Поначалу Данилов думал, что и позу менять не позволят, но нет, не вытерпев
неведения, Данилов чуть выпрямил ноги, опустил руки, ожидал кары, однако
никаких запретительных сигналов не последовало. Значит, можно! Что руки,
что ноги, он мог существовать сейчас и застывшим, не это было важно, его
обрадовало обретение пусть и крошечной, но свободы. Или видимости
крошечной свободы. В черноте Колодца ничего не происходило. И, по всей
вероятности, ничего и не должно было происходить. Сама чернота, сама
бездеятельность Данилова, ощущение им собственного бессилия, предчувствие
страшного впереди должны были его изнурить. Времени он сейчас не
чувствовал, то есть не чувствовал того времени, какое могло течь,
разрываться, останавливаться или винтиться в Девяти Слоях. Это удручало
Данилова, обрекало на некое безволие, неготовность к неожиданностям, а
стало быть, и к мгновенному сопротивлению им. Данилов понял, что если он
устроит в самом себе отсчет времени земным способом, ему станет легче
укрепить себя. Так и вышло. Теперь он хоть и в мелочи, но был хозяином
своего состояния. Он сам установил в Колодце время, привычное для него. И,
отсчитывая час за часом, говорил себе: "Ну вот и еще выдержал. А они
сколько протянут? И что придумают после?"

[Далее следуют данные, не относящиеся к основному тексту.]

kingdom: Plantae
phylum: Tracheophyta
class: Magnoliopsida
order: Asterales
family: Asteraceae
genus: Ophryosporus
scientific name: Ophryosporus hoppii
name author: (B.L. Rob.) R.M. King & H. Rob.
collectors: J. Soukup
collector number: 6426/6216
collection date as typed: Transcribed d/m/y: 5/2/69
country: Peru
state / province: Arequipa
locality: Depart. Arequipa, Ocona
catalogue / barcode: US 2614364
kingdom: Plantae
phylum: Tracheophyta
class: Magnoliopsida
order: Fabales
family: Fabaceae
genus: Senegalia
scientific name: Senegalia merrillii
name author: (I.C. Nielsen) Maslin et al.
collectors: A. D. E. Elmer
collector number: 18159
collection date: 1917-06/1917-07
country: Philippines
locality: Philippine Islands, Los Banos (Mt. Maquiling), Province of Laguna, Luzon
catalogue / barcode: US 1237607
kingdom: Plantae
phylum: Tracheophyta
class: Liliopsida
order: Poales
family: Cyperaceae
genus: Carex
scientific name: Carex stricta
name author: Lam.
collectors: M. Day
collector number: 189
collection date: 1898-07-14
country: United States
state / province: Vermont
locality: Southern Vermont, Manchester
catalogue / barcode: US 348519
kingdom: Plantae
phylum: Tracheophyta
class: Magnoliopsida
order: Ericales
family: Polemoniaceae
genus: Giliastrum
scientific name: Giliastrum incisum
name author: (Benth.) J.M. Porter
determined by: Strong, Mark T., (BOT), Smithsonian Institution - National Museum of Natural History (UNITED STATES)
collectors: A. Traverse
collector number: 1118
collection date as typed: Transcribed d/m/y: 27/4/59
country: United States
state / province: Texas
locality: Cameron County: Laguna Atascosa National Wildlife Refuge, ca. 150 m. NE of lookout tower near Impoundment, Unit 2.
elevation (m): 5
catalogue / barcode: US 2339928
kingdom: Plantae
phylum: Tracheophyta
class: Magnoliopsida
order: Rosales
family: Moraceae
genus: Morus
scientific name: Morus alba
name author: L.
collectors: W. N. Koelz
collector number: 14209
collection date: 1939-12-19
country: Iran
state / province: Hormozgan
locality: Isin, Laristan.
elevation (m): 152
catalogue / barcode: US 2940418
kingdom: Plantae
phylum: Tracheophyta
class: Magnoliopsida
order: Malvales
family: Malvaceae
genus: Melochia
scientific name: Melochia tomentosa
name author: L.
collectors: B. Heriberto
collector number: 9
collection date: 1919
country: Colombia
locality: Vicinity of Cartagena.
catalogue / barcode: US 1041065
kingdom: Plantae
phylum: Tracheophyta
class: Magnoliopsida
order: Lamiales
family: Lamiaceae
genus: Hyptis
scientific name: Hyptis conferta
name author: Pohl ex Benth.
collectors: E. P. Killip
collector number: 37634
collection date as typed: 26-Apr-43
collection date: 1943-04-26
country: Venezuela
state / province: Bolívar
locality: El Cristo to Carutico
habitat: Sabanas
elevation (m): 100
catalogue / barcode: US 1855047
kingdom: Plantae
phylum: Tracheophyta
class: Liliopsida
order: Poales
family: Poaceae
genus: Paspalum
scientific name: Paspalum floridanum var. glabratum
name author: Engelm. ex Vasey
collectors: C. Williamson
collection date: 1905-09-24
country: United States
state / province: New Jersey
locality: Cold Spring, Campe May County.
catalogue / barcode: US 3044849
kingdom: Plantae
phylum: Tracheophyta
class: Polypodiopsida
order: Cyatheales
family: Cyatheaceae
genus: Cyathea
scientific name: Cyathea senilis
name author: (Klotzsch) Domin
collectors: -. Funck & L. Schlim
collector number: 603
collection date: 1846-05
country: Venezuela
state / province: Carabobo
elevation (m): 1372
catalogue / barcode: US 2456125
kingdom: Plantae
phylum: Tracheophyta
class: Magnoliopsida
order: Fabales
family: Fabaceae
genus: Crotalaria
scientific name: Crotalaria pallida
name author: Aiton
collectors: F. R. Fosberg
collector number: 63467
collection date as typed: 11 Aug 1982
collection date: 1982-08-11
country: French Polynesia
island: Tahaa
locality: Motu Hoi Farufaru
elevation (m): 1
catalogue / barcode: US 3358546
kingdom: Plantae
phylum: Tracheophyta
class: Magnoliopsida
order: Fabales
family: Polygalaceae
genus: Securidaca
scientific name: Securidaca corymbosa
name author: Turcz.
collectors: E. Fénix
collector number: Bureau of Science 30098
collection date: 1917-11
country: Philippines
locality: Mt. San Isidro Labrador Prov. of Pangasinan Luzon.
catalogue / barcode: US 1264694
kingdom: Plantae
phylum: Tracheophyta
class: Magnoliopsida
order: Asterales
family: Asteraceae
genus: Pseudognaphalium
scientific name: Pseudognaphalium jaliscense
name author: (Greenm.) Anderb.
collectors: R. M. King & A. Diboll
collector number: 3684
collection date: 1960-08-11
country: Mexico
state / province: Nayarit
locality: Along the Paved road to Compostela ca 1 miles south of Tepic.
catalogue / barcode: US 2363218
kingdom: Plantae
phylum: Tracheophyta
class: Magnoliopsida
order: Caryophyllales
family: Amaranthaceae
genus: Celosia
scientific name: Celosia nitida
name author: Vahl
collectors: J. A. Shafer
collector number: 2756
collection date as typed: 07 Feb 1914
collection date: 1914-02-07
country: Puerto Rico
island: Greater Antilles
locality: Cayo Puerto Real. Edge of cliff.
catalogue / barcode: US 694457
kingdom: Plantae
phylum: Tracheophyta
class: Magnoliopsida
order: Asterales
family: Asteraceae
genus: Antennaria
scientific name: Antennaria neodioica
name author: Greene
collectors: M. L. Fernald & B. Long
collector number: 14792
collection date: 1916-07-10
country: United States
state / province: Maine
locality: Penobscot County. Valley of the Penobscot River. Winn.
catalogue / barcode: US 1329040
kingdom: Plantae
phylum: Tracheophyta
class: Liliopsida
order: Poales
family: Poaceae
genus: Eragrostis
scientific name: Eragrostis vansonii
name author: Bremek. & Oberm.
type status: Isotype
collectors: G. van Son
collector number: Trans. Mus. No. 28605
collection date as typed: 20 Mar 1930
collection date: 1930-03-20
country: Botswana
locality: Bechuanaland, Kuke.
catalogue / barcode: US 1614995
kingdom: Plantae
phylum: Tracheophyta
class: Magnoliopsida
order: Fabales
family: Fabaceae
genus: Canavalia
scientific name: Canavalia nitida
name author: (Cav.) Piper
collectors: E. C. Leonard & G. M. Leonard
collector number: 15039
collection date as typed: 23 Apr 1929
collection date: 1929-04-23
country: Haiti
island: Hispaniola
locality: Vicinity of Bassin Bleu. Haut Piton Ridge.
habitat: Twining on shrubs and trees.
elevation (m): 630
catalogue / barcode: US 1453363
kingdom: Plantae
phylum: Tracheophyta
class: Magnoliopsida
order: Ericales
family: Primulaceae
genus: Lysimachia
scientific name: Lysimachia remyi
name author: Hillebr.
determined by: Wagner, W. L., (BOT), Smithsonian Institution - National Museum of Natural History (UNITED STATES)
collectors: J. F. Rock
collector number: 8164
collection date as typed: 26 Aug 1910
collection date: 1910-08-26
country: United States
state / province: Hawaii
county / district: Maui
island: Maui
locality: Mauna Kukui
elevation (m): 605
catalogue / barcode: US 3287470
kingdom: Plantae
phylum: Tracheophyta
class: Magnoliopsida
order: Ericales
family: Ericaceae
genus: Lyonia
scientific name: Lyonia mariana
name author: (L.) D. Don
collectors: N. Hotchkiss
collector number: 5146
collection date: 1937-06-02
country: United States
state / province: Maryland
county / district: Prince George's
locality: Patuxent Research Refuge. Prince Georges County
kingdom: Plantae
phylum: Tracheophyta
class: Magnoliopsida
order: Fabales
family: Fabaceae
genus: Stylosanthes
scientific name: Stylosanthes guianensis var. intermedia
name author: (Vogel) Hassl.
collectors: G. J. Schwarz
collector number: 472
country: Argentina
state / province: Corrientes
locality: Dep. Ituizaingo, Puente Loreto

Проходили сутки (в земном измерении, хоть на самой Земле, полагал
Данилов, могло не сдвинуться и секунды). Данилов все считал. Однажды он
снова изменил позу. И не потому, что в его теле что-то затекло, а из
желания не выглядеть некрасивым или жалким. Какой-то скрюченный висел он в
Колодце.
И обнаружилось перед Даниловым видение. Явился старательный порученец
Валентин Сергеевич в ношеном-переношенном тулупе, в валенках, снабженных
галошами, с метлой в руках. Стоял он сейчас в печальном проезде под домом
шестьдесят седьмым на Первой Мещанской, в ночной подворотне, и имел вид
дворника. На нем был темный передник в заплатах и даже дворницкая бляха,
давно отмененная в Москве. Валентин Сергеевич опустил метлу, стал сгребать
ею вонючие и гнилые предметы, вызвавшие досаду Данилова в последние его
мгновения на Земле. Греб Валентин Сергеевич плохо, и выходило так, что он
ничего не сгребал. Валентин Сергеевич стоял на месте, и метла его
повторяла одно и то же как бы застывшее движение. Сам Валентин Сергеевич
выглядел сейчас заведенным механизмом. Наконец его завод кончился, он
замер. Потом дернулся, опять начал водить орудием труда, не позволяя себе
при этом ни увеличить, ни уменьшить размах движения метлы, хотя бы и на
сантиметр.
Теперь Данилов услышал и звуки. Сморкание Валентина Сергеевича, его
вздохи, шуршание чего-то по асфальту. Валентин Сергеевич, до этого не
замечавший Данилова, посмотрел на него с укором, погрозил пальцем. Он и
лицо скорчил: "Ну что, дождался своего, негодный!" Но тут ему, видимо, на
что-то указали, Валентин Сергеевич сгорбился и тихонько пошел, его
дворницкая бляха стала заметнее, весь его облик как бы говорил: "Да,
конечно, я помню, помню, я мелочь, я ничтожество, я свое дело исполнил, и
все..." Подворотня исчезла, и Валентин Сергеевич удалился в черноту.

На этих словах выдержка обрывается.